### Problem description
Find "Please work out" in the data below; transcribe the line it appears on and each line after it, exactly, to the end, and nothing else.

Structure-from-motion data:
--------------------
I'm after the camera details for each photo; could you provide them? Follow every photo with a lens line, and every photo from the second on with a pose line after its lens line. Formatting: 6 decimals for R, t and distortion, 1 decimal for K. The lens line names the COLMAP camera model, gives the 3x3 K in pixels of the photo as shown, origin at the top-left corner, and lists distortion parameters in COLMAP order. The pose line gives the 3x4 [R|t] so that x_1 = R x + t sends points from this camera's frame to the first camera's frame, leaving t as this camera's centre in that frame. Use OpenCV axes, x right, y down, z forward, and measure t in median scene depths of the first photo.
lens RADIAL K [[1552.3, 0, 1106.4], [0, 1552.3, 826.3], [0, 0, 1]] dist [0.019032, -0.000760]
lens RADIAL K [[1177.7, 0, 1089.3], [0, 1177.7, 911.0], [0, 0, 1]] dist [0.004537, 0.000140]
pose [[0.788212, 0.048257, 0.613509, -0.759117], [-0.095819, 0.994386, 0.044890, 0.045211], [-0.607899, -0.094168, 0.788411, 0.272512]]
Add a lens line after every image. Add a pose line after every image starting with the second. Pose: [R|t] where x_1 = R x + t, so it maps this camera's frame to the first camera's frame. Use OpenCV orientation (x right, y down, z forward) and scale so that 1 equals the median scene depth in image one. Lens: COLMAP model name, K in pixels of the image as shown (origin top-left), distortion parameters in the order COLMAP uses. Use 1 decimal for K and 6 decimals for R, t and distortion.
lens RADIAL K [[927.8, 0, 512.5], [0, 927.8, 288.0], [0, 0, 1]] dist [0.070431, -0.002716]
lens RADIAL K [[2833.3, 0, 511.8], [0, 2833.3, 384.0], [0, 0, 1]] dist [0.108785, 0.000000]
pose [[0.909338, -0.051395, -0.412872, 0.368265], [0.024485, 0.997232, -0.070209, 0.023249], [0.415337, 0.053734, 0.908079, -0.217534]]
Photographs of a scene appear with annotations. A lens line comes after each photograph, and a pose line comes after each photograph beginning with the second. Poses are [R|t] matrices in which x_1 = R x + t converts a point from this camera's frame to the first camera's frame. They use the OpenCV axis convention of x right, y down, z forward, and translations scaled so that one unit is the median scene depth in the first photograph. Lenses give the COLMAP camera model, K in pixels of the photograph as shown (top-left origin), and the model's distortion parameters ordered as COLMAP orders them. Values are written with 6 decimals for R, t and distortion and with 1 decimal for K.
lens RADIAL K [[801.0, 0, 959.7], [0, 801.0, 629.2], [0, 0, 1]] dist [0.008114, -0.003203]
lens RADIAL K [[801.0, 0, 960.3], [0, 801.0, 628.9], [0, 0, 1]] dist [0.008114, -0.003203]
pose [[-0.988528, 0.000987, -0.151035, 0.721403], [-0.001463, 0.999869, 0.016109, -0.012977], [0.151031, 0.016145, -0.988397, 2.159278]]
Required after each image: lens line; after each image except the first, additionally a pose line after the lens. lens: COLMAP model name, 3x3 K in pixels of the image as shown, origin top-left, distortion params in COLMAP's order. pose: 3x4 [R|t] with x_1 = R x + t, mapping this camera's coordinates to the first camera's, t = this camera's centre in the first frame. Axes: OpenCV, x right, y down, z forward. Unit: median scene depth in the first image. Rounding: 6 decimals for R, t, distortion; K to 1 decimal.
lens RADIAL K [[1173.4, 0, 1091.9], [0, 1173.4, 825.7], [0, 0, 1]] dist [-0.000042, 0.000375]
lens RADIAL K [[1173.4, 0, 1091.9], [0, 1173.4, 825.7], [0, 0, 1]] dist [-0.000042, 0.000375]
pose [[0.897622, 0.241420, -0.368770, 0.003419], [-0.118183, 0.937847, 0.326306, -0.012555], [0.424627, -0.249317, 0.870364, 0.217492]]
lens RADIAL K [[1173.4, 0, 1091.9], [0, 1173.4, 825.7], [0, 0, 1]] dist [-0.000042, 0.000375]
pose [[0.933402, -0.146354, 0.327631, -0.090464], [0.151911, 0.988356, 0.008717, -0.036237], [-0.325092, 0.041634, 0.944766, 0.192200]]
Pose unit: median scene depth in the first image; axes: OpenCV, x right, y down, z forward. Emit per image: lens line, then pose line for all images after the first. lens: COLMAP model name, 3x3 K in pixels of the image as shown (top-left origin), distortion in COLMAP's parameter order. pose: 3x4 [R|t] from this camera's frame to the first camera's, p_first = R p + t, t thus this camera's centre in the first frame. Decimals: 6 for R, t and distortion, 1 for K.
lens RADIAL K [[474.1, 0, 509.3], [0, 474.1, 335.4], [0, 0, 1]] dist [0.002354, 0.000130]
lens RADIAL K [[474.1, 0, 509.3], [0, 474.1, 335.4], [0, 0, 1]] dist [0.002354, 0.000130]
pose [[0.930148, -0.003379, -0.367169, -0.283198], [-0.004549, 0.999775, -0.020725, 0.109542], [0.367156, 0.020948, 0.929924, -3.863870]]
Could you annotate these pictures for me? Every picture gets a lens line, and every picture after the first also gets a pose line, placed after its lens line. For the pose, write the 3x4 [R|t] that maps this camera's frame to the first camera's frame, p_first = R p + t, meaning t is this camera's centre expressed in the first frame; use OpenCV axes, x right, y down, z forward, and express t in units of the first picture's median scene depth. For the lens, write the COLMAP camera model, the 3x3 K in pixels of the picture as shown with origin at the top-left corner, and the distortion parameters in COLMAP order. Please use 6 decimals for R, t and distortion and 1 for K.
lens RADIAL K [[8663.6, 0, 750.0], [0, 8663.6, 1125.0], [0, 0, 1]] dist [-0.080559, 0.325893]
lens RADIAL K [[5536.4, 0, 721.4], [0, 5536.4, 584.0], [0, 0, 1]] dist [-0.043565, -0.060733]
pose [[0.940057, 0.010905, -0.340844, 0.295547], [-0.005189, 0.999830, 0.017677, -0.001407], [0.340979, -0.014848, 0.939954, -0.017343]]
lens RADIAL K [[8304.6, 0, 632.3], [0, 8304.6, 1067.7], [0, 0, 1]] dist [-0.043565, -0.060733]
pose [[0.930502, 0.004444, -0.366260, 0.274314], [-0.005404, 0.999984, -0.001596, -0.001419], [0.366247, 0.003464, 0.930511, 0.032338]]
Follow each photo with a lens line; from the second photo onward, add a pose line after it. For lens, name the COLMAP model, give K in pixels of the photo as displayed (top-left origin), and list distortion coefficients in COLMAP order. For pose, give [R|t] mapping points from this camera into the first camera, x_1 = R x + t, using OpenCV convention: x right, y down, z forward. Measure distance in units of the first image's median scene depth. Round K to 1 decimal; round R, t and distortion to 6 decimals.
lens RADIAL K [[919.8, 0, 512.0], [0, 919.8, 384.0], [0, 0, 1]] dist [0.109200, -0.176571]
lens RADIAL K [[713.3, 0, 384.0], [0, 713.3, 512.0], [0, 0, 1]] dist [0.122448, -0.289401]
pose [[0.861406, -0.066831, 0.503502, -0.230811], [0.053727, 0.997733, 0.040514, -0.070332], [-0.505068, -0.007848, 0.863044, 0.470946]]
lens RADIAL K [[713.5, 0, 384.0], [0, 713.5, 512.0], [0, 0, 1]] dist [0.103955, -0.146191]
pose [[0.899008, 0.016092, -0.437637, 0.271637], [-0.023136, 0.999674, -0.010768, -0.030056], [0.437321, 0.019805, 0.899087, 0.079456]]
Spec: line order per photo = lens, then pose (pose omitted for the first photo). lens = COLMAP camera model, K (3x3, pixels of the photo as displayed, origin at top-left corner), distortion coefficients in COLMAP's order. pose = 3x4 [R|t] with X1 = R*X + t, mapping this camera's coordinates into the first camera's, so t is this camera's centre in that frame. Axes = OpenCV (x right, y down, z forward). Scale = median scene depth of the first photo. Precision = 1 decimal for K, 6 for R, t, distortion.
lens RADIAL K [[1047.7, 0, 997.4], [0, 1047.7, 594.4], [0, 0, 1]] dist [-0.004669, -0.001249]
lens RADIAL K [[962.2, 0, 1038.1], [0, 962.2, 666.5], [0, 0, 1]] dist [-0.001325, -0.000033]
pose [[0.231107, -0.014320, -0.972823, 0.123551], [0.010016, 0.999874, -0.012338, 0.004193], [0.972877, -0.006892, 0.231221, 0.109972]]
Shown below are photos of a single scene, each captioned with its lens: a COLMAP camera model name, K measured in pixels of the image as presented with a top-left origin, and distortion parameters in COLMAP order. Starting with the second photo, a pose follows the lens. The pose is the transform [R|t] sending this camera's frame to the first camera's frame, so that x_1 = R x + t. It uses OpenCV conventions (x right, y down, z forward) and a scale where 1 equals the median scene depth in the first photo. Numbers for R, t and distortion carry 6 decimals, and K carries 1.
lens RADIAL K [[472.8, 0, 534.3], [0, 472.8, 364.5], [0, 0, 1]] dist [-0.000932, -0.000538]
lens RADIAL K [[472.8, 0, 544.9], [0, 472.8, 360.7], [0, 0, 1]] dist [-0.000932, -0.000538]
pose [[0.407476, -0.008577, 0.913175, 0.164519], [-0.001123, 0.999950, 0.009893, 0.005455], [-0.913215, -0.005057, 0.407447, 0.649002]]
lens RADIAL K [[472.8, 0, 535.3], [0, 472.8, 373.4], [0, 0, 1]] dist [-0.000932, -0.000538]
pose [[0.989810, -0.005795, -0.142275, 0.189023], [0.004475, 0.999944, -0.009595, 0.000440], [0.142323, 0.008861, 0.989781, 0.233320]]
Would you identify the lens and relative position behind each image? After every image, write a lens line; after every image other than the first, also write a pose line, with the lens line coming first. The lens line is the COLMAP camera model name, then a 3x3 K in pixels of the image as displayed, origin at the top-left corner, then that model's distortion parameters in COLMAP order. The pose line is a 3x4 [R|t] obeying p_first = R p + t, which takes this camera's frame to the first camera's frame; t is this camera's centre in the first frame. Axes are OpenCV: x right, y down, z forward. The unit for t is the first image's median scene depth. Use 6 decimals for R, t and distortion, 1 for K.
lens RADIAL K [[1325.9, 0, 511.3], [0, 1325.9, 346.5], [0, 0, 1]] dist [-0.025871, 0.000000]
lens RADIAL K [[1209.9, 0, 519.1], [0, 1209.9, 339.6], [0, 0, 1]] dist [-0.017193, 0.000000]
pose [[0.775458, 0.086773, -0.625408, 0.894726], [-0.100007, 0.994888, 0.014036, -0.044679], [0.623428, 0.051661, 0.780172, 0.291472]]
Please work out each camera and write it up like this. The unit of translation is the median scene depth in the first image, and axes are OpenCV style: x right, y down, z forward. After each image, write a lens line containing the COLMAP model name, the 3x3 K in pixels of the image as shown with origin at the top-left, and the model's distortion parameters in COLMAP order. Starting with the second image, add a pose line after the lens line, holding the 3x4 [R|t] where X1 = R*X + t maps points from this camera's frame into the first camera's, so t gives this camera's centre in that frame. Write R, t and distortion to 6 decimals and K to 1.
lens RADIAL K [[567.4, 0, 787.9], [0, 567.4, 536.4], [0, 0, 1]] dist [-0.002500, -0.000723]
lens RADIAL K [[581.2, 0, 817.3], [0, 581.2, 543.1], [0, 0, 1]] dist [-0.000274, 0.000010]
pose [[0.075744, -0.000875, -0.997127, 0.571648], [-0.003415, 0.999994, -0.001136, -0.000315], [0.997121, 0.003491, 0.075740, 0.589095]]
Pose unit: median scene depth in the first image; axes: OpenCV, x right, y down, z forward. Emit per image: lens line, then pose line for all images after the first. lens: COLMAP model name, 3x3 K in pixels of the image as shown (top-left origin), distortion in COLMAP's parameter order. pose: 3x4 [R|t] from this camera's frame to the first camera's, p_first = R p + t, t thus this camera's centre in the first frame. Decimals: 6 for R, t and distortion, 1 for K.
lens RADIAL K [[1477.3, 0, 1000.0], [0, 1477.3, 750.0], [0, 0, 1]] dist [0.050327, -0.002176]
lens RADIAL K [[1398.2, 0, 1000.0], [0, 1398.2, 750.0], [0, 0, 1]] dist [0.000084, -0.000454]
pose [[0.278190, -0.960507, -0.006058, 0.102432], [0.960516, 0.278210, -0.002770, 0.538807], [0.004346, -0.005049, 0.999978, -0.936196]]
--------------------
### Response to the exercise
Please work out each camera and write it up like this. The unit of translation is the median scene depth in the first image, and axes are OpenCV style: x right, y down, z forward. After each image, write a lens line containing the COLMAP model name, the 3x3 K in pixels of the image as shown with origin at the top-left, and the model's distortion parameters in COLMAP order. Starting with the second image, add a pose line after the lens line, holding the 3x4 [R|t] where X1 = R*X + t maps points from this camera's frame into the first camera's, so t gives this camera's centre in that frame. Write R, t and distortion to 6 decimals and K to 1.
lens RADIAL K [[567.4, 0, 787.9], [0, 567.4, 536.4], [0, 0, 1]] dist [-0.002500, -0.000723]
lens RADIAL K [[581.2, 0, 817.3], [0, 581.2, 543.1], [0, 0, 1]] dist [-0.000274, 0.000010]
pose [[0.075744, -0.000875, -0.997127, 0.571648], [-0.003415, 0.999994, -0.001136, -0.000315], [0.997121, 0.003491, 0.075740, 0.589095]]
Pose unit: median scene depth in the first image; axes: OpenCV, x right, y down, z forward. Emit per image: lens line, then pose line for all images after the first. lens: COLMAP model name, 3x3 K in pixels of the image as shown (top-left origin), distortion in COLMAP's parameter order. pose: 3x4 [R|t] from this camera's frame to the first camera's, p_first = R p + t, t thus this camera's centre in the first frame. Decimals: 6 for R, t and distortion, 1 for K.
lens RADIAL K [[1477.3, 0, 1000.0], [0, 1477.3, 750.0], [0, 0, 1]] dist [0.050327, -0.002176]
lens RADIAL K [[1398.2, 0, 1000.0], [0, 1398.2, 750.0], [0, 0, 1]] dist [0.000084, -0.000454]
pose [[0.278190, -0.960507, -0.006058, 0.102432], [0.960516, 0.278210, -0.002770, 0.538807], [0.004346, -0.005049, 0.999978, -0.936196]]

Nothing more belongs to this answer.